Thursday, November 6, 2008

the first election

What was my experience with this election? How do I answer this question? I have been assigned this question, and have asked it of my own students. As a teacher, I decided to share this writing with my students, and as a student, I know my classmates will read it. My own electoral experiences are framed by the first presidential election I voted in. I had just turned eighteen, which is approximately where my students are now. There is the before and after of that first election, my own personal drama of the last weeks, the personal events in my life of the last two years. There is the fact that I cannot tell my students my own political affiliation. So where do I start? If I start with that first election, I would have to tell about boarding school, about my political activism (but not the issue), about moving to San Diego to work on the campaign and being sacked within weeks. Apparently, I am not a good fundraiser. After the summer I went back east, back to the neighborhood my parents still lived in, and started working for the campaign again, this time in voter educator, which was a bit more successful. I really believed I was making a difference. Is that enough to start? OK, here we go.

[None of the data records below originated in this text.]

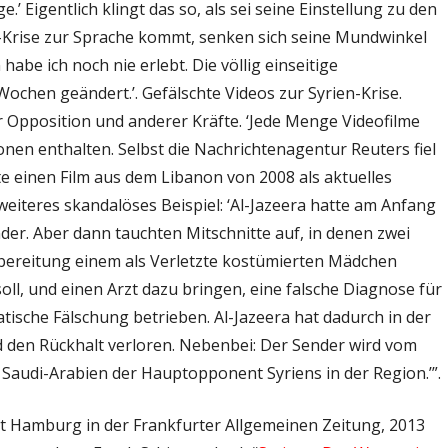
.’ Eigentlich klingt das so, als sei seine Einstellung zu den
-Krise zur Sprache kommt, senken sich seine Mundwinkel
abe ich noch nie erlebt. Die völlig einseitige
 Wochen geändert.’. Gefälschte Videos zur Syrien-Krise.
 Opposition und anderer Kräfte. ‘Jede Menge Videofilme
ionen enthalten. Selbst die Nachrichtenagentur Reuters fiel
e einen Film aus dem Libanon von 2008 als aktuelles
eiteres skandalöses Beispiel: ‘Al-Jazeera hatte am Anfang
er. Aber dann tauchten Mitschnitte auf, in denen zwei
rbereitung einem als Verletzte kostümierten Mädchen
oll, und einen Arzt dazu bringen, eine falsche Diagnose für
ische Fälschung betrieben. Al-Jazeera hat dadurch in der
d den Rückhalt verloren. Nebenbei: Der Sender wird vom
n Saudi-Arabien der Hauptopponent Syriens in der Region.’”.
ät Hamburg in der Frankfurter Allgemeinen Zeitung, 2013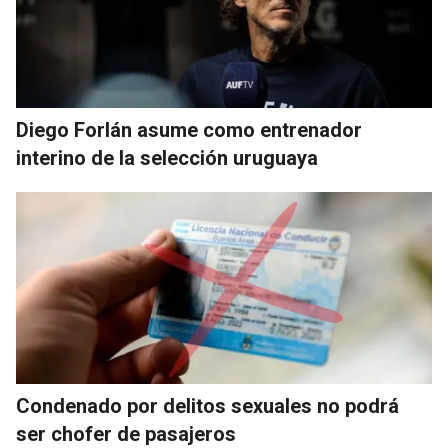
Diego Forlán asume como entrenador
interino de la selección uruguaya
Condenado por delitos sexuales no podrá
ser chofer de pasajeros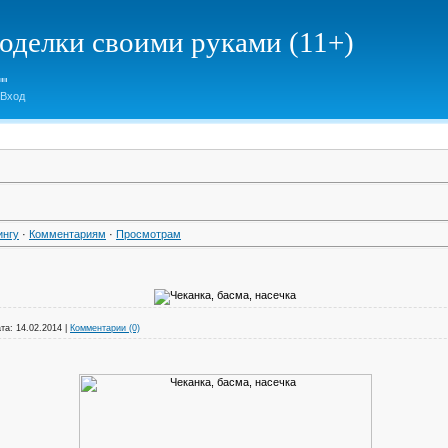
елки своими руками (11+)
Вход
ингу
·
Комментариям
·
Просмотрам
та:
14.02.2014
|
Комментарии (0)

On the morning of November 4, 1992 I had to work. This was my “real” job, in other words the one I did for money. I was not volunteering at the polls. Honestly, I can’t remember why. No, I’ll make this a story without doubts. I could not volunteer at the polls because I had to go to my mother’s house. That is an easy reason; she is sick and at that point I was taking care of her, so I am sure she needed something. The truth? Neither answer above; the organization I worked for was afraid of violence, so we didn’t have anyone at the polls that day. I went to vote after stopping at my mother’s house, so I was driving the old blue Aries K station wagon. That car was a total lemon. I was so excited to finally vote, and then frightened because there was no traffic at all as I drove on the small residential street to my polling place. Where was everyone? I passed a cop, strange in this neighborhood. And then, out of nowhere, a man on a bicycle shot out from behind a parked truck. I slammed on my brakes and tapped his wheel, but he wasn’t hurt. Of course, the cop was right there, lights flashing and ready to give me a ticket. But he was kind, and I was weeping. I was so excited and distracted by my own politics I had almost killed a man, or at least that is how I saw it. Really, I had just run a stop sign, which was blocked by that same illegally parked truck, So the cop said he would write me the ticket but support me if I appealed it since he believed me. I suppose the real tears also helped.

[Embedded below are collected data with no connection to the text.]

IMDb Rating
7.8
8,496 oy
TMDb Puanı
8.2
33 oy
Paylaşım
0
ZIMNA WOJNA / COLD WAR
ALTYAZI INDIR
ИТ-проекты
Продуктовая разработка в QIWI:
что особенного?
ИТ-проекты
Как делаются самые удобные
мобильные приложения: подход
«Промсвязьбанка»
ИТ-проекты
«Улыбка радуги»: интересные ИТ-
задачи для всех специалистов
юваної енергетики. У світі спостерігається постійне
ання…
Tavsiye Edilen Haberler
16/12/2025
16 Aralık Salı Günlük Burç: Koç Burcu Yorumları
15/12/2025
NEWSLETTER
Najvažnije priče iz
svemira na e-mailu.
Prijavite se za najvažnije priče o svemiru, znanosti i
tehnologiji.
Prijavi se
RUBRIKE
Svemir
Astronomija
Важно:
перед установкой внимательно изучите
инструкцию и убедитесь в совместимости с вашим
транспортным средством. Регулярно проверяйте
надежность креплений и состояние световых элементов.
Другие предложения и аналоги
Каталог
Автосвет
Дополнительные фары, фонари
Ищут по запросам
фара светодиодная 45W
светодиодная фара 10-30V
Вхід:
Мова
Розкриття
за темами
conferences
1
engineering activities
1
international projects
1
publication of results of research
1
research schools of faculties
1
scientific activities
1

And then I voted. Still full of adrenaline and fear from my incident with the bicycle, terrified that there weren’t many people at the polls, believing I had fought for something true and good and overwhelmed with anxiety at the possibility we would lose. We didn’t lose, and I still feel that rush of pride and anxiety every time I vote. The fear? Well, 15 years later a ballot in Wisconsin asked me if believed my fathers had the right to marry, and I stood there for a 5 full minutes unable to write down that yes, I do have a family, no matter what you call it. For the record, I can’t tell you how I actually voted on that one either.
What happened on November 4, 2008? On that morning, 547 days after my grandmother died, 1 day after Barack Obama’s grandmother died, and 9 days after my doctors announced I might have cancer, I slept late. Well, to be more precise, the painkillers I took after the biopsy were still making my drowsy, but not doing anything for the actual pain. And I still hadn’t registered. I had to get it together enough to find my proof of residence, stand in line (would there be lines this time?) and vote. That was my job on Tuesday, vote and wait for the doctor to call. And miss my grandmother.
When I asked my students to write the story of November 4, they wanted to know if they should include what they did, what they ate, if they watched television or went out with their friends. Of course, I said no, I wanted the story of the election, which is more than those simple facts. I didn’t eat anything at all; I can’t eat when I am really scared. I did bake 50 cupcakes; somehow, baking is comforting, even when it comes from a box. And I did think about our grandmothers. All of them.
I used to say I couldn’t get married, because my grandmother was waiting for my wedding so she could die happy. I know she died believing the United States was a hundred years away from electing a black man to the white house. She was a teacher too, at a high school in Harlem in the thirties. A girl’s school, all black of course, being that it was segregated. The grade you earned in my grandmother’s class determined whether of not you would got training to be a secretary or if you would be relegated to “domestic” work for the rest of your life. She never lost the understanding that her own actions always, somehow, implicated her in what she saw as the racist structure of our society. She never lost he belief that she could change things. And she never say November 4, 2008. Neither did President-elect Obama’s grandmother, but maybe that’s ok, because maybe she believed it could happen.
One of my students objected to this assignment, saying there was nothing to tell, that we don’t know anything yet. Maybe he’s right; we can start here. This is the first election. My friends ate the cupcakes, I don’t have cancer, our grandmothers are gone. We waited in line and we voted, and I know 40 eighteen year-olds who are excited and frightened and waiting to see what comes next.